◆ THE PROBLEM:
If a line in the listing below includes the string "Možná", pull it out.
________________________________________
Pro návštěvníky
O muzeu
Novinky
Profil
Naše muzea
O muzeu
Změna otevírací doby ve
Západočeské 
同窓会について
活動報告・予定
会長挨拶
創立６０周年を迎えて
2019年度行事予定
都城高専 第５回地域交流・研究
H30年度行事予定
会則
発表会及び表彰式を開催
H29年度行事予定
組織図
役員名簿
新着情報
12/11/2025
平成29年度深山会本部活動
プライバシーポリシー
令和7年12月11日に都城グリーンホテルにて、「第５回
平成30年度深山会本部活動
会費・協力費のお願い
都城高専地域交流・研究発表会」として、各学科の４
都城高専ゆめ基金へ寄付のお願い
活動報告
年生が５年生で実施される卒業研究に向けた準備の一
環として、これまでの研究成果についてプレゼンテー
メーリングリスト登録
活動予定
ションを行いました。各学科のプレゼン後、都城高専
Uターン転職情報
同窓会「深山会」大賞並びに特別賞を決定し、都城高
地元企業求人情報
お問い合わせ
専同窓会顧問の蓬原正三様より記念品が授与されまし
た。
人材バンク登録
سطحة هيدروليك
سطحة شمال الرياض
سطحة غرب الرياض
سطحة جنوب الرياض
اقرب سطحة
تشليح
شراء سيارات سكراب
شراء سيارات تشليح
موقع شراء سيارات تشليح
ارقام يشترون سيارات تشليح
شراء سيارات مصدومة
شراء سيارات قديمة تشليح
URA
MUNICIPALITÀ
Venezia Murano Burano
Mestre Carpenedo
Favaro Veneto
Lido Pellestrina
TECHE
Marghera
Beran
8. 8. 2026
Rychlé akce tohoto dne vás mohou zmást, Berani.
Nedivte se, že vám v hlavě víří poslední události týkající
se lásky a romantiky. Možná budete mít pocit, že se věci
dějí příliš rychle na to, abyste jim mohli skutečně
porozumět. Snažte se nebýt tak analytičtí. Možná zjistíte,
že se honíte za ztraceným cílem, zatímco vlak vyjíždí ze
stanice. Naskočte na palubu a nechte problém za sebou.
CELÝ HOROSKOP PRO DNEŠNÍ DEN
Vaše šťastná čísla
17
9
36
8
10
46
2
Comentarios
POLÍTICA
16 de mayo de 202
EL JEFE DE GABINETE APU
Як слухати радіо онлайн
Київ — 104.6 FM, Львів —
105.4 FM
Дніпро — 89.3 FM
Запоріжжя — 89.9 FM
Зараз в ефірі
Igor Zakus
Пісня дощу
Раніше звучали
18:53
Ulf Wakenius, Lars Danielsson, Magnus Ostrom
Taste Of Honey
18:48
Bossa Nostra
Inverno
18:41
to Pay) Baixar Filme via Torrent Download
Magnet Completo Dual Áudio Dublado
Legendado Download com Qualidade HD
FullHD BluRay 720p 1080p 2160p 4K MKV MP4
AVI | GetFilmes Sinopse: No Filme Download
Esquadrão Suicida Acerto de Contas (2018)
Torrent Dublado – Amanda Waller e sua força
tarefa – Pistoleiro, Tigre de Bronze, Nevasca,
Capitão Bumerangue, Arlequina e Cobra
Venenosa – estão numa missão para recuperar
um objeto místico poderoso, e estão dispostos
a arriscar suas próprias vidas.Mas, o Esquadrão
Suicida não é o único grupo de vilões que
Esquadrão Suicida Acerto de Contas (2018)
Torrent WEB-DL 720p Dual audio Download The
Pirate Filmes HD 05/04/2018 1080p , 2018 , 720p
________________________________________
◆ SOLUTION:
se lásky a romantiky. Možná budete mít pocit, že se věci
porozumět. Snažte se nebýt tak analytičtí. Možná zjistíte,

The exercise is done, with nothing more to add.